If there’s one thing you can say about soups now, it’s that there really is no longer a “soup season” — this product category is officially a year-round specialty.

Bob Sewall, executive vice president of sales and marketing for Blount Fine Foods, one of the biggest providers of soups across the country, knows that it’s simply a matter of being nimble in your flavor offerings, because geographically, the Midwest and the Northern US are the only regions that identify soup with cold weather.

“I think with ‘soup season,’ no matter where you’re at, how you go to market and change your soup offerings for seasonal purposes will extend it, because you’ve got the same expenses whether you’re selling soup or not. So you might as well sell more soup, right? People don’t stop eating. So I always tell people, if we’re just shipping you soup, you’ve got the wrong company, because anybody can ship soup. Our job is to have our culinary team and our whole team involved with you, so that we can provide you with the right products every month of the year.”

And the seasonality of soups is even further fading out with the introduction of cold soups coming from other cultures and catering to America’s more adventurous palate.

“One interesting thing on the soup front is the emergence of ready-to-drink cold soups, as Tio Gazpacho started in Florida, followed by ZUPA NOMA in SoCal,” agrees Kora Lazarski, senior strategic alliance manager at market research firm Spins. “These cold soups are merchandised in the refrigerated beverage sections and keep the category interesting in summer months.

“As a whole, soup is a $6.6 billion category that is down 1.7 percent in conventional channels, but it’s up by 8 percent in the natural channel.”

Sandy Rega, senior director of marketing for Kettle Cuisine, another soup behemoth, agrees. “Retailers and foodservice customers are more focused on nutritional call outs, lifestyle options and allergen awareness, with organic, vegetarian, vegan, gluten free and dairy free all resonating. We see strong sales growth in all of these dietary categories, especially vegan and gluten free.”

And this, again, is backed up by numbers. According to Technomic’s Left Side of the Menu: Soup & Salad Consumer Trend Report, 50 percent of consumers want to try new and unique soups, and more than a third (35 percent) purchase soup because they want to try new varieties. “Restaurants offering soup and salad now face considerable competition from the retail segment,” the report states, “in fact, 54 percent of consumers told Technomic that they source soup from home at least once a week.”

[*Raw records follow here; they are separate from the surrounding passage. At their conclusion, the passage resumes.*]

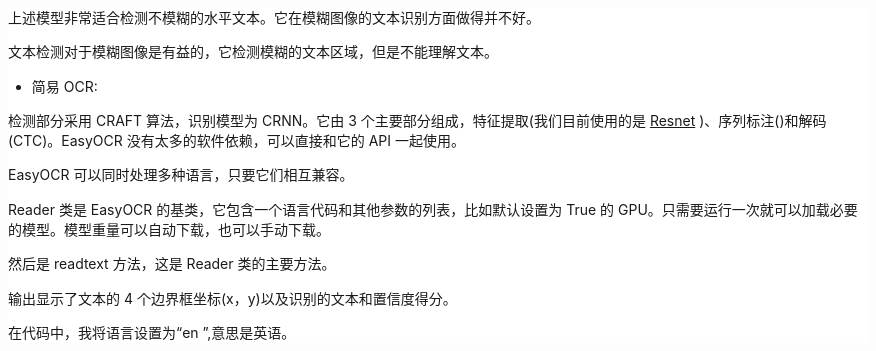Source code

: 
上述模型非常适合检测不模糊的水平文本。它在模糊图像的文本识别方面做得并不好。

文本检测对于模糊图像是有益的，它检测模糊的文本区域，但是不能理解文本。

*   简易 OCR:

检测部分采用 CRAFT 算法，识别模型为 CRNN。它由 3 个主要部分组成，特征提取(我们目前使用的是 [Resnet](https://analyticsindiamag.com/guide-to-building-a-resnet-model-with-without-dropout/) )、序列标注()和解码(CTC)。EasyOCR 没有太多的软件依赖，可以直接和它的 API 一起使用。

EasyOCR 可以同时处理多种语言，只要它们相互兼容。

Reader 类是 EasyOCR 的基类，它包含一个语言代码和其他参数的列表，比如默认设置为 True 的 GPU。只需要运行一次就可以加载必要的模型。模型重量可以自动下载，也可以手动下载。

然后是 readtext 方法，这是 Reader 类的主要方法。

输出显示了文本的 4 个边界框坐标(x，y)以及识别的文本和置信度得分。

在代码中，我将语言设置为“en ”,意思是英语。
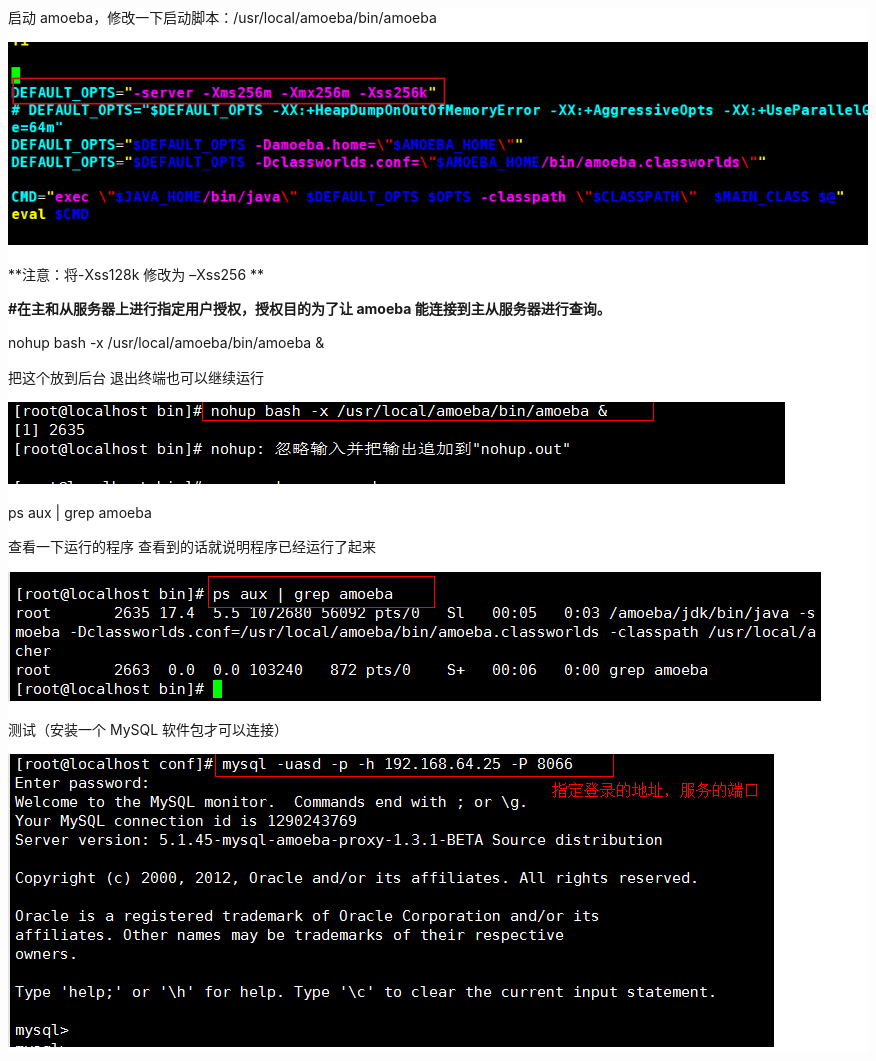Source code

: 启动 amoeba，修改一下启动脚本：/usr/local/amoeba/bin/amoeba

![](images/WEBRESOURCE47a09a2444a7a59e649e103c68616327截图.png)




**注意：将-Xss128k 修改为 –Xss256
**

**#在主和从服务器上进行指定用户授权，授权目的为了让 amoeba 能连接到主从服务器进行查询。**

nohup bash -x /usr/local/amoeba/bin/amoeba &


把这个放到后台 退出终端也可以继续运行

![](images/WEBRESOURCEe0e0657d6e7cf5703381487faff0020e截图.png)




ps aux | grep amoeba


查看一下运行的程序 查看到的话就说明程序已经运行了起来

![](images/WEBRESOURCE0f1b6aa09e2ee48556526cfdbd47f35c截图.png)




测试（安装一个 MySQL 软件包才可以连接）

![](images/WEBRESOURCEac254f5b4185b5e0e8660981c7ecc0f6截图.png)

But as established in instore magazine’s recent study, What’s Driving the Retail Foodservice Consumer? the emphasis must be kept on ‘fresh.’

“Probably the most important thing in the deli is to get away from processed food and make available real, cooked, prepared food,” says Blount’s Sewall. “I’ll tell you, we have tastings and people will say, ‘Wow, this tastes great,’ and I’ll say ‘Yeah, well we use real Vermont cheddar cheese.’ When I look at mac’n’cheese, it’s probably one of the most abused products ever in the history of food, right? I mean, it’s as synthetic as the oil in your engine. So we had the bright idea of using real cheese! Really, that’s why it tastes good.”

Rega agrees, and says Kettle Cuisine is now launching their Farm and Kettle line of organic soups. The key, she says, is really about working with retailers to keep those soups in the forefront of consumers’ minds and cater to these trending attributes.

“It’s all for the battle for share of stomach,” Blount’s Sewall says. “And again, the nicest thing about today’s world is that all of this social media and app marketing is free. When people want to know something, they go to their phone, so I think it’s even easier today to get the message out. If you’re organized, your IT department is up on things — that’s an important facet of it, because at the end of the day, in my estimation, if you take the time to educate the customer, and supply them with great food, there’s an appreciation factor there. And you know what? They’re going to tell other people about it. They do the same thing with good restaurants; word-of-mouth is what gets you loyal customers. And we have to adopt that same mindset.”